How to complete this task:
Nothing should differ between your answer and the records below.

Records excerpted from a collection:
═══
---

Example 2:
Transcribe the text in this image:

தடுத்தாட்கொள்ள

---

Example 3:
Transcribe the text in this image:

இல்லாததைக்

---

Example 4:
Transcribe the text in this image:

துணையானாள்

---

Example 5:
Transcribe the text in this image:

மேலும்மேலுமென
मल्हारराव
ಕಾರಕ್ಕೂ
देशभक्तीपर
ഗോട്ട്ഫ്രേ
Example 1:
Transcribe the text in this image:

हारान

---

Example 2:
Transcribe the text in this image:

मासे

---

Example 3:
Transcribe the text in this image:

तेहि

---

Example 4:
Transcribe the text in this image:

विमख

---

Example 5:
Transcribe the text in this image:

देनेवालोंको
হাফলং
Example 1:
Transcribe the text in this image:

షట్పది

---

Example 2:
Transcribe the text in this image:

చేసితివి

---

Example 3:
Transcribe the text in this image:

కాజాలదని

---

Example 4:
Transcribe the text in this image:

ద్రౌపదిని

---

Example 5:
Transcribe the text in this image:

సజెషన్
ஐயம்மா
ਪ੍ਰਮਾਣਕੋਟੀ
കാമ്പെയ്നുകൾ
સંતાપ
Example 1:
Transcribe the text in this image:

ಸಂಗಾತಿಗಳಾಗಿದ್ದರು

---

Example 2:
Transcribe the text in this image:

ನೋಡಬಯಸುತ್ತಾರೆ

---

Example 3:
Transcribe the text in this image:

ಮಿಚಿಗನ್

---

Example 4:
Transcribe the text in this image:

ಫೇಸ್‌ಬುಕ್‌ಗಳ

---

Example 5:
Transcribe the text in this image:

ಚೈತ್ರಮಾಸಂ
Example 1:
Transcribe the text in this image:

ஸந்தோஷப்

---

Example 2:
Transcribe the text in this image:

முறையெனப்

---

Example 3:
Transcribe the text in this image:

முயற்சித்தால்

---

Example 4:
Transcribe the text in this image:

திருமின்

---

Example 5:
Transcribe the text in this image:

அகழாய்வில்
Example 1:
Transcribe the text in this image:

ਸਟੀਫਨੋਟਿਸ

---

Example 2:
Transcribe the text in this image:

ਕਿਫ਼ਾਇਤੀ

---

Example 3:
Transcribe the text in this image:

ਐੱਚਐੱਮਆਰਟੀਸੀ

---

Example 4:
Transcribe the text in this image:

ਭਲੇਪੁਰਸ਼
═══
Your solution:
---

Example 2:
Transcribe the text in this image:

தடுத்தாட்கொள்ள

---

Example 3:
Transcribe the text in this image:

இல்லாததைக்

---

Example 4:
Transcribe the text in this image:

துணையானாள்

---

Example 5:
Transcribe the text in this image:

மேலும்மேலுமென
मल्हारराव
ಕಾರಕ್ಕೂ
देशभक्तीपर
ഗോട്ട്ഫ്രേ
Example 1:
Transcribe the text in this image:

हारान

---

Example 2:
Transcribe the text in this image:

मासे

---

Example 3:
Transcribe the text in this image:

तेहि

---

Example 4:
Transcribe the text in this image:

विमख

---

Example 5:
Transcribe the text in this image:

देनेवालोंको
হাফলং
Example 1:
Transcribe the text in this image:

షట్పది

---

Example 2:
Transcribe the text in this image:

చేసితివి

---

Example 3:
Transcribe the text in this image:

కాజాలదని

---

Example 4:
Transcribe the text in this image:

ద్రౌపదిని

---

Example 5:
Transcribe the text in this image:

సజెషన్
ஐயம்மா
ਪ੍ਰਮਾਣਕੋਟੀ
കാമ്പെയ്നുകൾ
સંતાપ
Example 1:
Transcribe the text in this image:

ಸಂಗಾತಿಗಳಾಗಿದ್ದರು

---

Example 2:
Transcribe the text in this image:

ನೋಡಬಯಸುತ್ತಾರೆ

---

Example 3:
Transcribe the text in this image:

ಮಿಚಿಗನ್

---

Example 4:
Transcribe the text in this image:

ಫೇಸ್‌ಬುಕ್‌ಗಳ

---

Example 5:
Transcribe the text in this image:

ಚೈತ್ರಮಾಸಂ
Example 1:
Transcribe the text in this image:

ஸந்தோஷப்

---

Example 2:
Transcribe the text in this image:

முறையெனப்

---

Example 3:
Transcribe the text in this image:

முயற்சித்தால்

---

Example 4:
Transcribe the text in this image:

திருமின்

---

Example 5:
Transcribe the text in this image:

அகழாய்வில்
Example 1:
Transcribe the text in this image:

ਸਟੀਫਨੋਟਿਸ

---

Example 2:
Transcribe the text in this image:

ਕਿਫ਼ਾਇਤੀ

---

Example 3:
Transcribe the text in this image:

ਐੱਚਐੱਮਆਰਟੀਸੀ

---

Example 4:
Transcribe the text in this image:

ਭਲੇਪੁਰਸ਼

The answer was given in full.